What to produce: Your output should be the lines from the one that contains "can enhance your experience during the" to the end of the listing, transcribed exactly. Include nothing else.

--- --- ---

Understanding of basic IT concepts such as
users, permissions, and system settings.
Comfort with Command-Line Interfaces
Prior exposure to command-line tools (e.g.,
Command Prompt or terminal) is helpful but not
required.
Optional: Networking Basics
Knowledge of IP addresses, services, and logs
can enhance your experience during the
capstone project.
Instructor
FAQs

--- --- ---

Exercise solution:
can enhance your experience during the
capstone project.
Instructor
FAQs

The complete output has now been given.